▶ **EXERCISE**
Copy each line below in which the string "linecap" occurs.

▶ **GIVEN RECORDS**
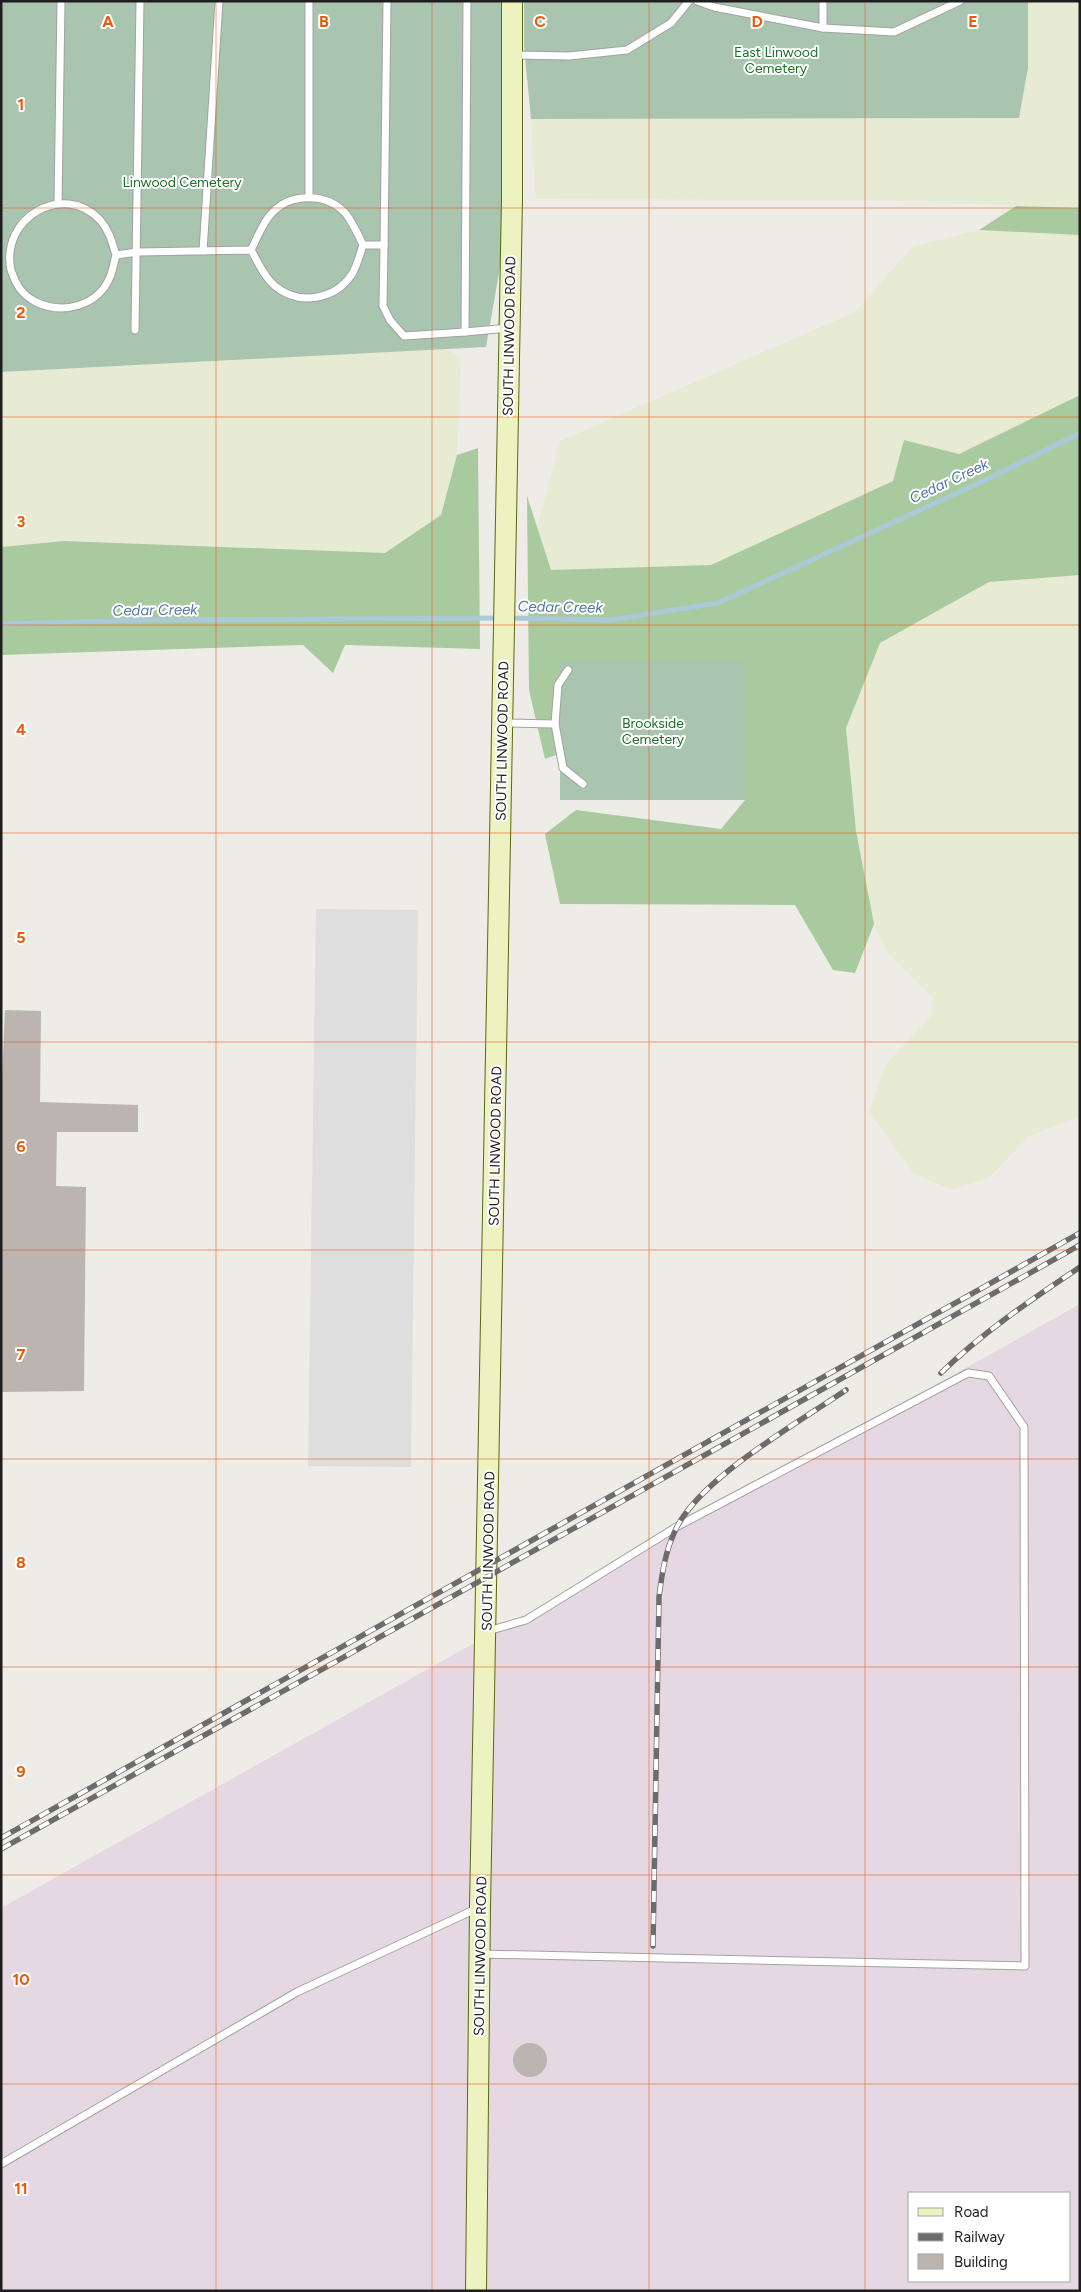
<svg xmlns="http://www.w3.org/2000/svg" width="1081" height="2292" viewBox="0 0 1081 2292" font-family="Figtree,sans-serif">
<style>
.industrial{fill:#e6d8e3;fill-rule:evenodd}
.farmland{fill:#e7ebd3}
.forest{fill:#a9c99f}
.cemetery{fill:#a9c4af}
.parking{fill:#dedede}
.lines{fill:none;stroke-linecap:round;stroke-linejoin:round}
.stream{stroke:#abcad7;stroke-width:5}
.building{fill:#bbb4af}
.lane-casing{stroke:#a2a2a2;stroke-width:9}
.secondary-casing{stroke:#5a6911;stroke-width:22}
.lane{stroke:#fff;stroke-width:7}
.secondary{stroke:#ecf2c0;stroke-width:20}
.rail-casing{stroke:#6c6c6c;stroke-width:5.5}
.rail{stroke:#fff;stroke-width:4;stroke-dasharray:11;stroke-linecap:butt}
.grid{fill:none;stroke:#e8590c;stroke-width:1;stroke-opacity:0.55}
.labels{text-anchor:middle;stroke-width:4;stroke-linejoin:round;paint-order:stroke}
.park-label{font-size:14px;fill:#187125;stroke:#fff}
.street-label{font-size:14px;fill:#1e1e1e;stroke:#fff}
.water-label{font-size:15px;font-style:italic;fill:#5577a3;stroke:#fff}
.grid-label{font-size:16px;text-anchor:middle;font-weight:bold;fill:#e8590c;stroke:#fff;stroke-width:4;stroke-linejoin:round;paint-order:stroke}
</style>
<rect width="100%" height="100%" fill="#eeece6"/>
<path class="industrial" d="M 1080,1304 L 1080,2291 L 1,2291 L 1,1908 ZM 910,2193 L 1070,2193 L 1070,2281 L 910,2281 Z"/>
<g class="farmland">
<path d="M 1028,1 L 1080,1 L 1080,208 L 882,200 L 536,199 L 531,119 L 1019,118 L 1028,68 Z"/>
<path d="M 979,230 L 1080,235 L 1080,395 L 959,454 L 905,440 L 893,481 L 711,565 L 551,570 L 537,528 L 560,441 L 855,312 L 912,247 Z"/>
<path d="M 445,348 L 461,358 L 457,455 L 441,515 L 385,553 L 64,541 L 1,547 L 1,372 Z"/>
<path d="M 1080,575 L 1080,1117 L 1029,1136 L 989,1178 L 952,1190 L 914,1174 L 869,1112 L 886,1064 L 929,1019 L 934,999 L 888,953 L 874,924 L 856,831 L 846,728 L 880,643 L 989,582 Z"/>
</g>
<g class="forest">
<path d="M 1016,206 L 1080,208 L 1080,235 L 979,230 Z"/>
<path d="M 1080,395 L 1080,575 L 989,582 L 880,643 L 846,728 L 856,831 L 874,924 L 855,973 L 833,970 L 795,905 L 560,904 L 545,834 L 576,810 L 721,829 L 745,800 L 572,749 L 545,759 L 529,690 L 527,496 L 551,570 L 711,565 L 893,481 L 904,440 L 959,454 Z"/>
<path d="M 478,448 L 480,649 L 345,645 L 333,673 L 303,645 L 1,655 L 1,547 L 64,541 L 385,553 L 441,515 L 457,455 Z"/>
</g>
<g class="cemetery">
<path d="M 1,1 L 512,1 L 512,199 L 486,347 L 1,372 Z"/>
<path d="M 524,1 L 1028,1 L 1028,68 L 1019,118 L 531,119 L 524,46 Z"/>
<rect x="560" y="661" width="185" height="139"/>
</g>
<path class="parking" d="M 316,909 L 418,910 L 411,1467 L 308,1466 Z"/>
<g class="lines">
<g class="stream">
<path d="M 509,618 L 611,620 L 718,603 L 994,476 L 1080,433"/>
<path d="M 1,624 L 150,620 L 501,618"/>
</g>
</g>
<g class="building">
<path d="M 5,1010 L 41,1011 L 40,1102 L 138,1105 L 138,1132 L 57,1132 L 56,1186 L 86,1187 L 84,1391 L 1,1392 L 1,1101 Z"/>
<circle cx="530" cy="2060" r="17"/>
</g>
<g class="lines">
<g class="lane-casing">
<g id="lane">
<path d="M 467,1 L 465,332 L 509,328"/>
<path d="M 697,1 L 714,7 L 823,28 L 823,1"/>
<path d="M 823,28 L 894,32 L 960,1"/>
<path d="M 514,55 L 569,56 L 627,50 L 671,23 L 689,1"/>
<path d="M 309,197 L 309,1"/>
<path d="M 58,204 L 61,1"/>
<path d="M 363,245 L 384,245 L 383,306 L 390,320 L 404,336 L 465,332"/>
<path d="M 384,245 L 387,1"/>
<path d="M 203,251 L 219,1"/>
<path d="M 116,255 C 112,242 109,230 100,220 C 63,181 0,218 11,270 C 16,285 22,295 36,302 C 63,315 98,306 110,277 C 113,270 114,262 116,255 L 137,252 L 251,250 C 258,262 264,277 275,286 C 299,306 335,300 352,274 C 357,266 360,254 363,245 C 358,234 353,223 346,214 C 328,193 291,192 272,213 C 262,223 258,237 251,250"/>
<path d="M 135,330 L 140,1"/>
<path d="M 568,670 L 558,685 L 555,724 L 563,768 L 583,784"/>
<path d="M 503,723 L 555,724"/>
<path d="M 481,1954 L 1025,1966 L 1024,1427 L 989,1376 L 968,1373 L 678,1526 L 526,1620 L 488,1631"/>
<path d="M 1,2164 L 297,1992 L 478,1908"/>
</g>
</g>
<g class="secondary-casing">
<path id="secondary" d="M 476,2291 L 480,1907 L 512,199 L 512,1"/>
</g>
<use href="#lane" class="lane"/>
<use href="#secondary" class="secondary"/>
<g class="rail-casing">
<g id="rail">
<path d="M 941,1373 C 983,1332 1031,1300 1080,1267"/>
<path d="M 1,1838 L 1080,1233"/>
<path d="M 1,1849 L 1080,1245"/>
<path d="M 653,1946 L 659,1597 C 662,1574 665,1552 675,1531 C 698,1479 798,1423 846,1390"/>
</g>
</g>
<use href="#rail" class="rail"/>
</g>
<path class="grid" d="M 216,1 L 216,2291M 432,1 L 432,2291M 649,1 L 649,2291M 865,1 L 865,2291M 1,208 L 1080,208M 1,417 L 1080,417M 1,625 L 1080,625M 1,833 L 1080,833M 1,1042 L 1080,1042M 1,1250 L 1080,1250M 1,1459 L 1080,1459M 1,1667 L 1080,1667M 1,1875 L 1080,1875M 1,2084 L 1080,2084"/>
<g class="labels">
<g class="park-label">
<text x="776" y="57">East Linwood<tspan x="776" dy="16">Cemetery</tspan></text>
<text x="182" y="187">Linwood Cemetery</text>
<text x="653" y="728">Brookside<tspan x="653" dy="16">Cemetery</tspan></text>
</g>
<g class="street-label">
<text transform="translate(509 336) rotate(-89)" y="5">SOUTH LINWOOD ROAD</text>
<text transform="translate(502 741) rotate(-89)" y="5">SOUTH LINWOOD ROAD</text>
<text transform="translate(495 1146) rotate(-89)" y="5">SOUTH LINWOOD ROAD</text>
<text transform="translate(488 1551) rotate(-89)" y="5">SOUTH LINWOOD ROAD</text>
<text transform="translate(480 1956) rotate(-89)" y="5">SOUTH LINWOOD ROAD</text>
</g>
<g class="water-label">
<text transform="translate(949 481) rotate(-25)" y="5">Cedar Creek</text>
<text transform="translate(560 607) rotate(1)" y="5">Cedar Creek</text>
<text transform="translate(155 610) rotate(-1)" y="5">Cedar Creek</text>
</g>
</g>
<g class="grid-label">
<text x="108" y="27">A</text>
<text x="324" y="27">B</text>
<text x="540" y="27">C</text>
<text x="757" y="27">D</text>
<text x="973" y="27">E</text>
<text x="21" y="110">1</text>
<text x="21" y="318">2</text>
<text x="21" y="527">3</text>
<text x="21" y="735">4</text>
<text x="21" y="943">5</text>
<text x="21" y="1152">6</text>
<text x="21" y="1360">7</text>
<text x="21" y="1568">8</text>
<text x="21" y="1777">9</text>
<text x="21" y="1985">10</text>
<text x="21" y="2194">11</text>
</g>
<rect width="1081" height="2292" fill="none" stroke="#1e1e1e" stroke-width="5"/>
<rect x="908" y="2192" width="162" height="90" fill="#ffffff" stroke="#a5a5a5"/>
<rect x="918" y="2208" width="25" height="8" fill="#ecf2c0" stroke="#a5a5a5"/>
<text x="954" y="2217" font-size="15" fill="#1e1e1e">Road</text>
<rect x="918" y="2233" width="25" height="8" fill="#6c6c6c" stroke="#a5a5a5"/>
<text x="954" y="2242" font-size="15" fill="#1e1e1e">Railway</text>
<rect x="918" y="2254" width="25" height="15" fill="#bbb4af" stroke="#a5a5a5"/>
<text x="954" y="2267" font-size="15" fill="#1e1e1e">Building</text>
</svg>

▶ **WRITTEN SOLUTION**
.lines{fill:none;stroke-linecap:round;stroke-linejoin:round}
.rail{stroke:#fff;stroke-width:4;stroke-dasharray:11;stroke-linecap:butt}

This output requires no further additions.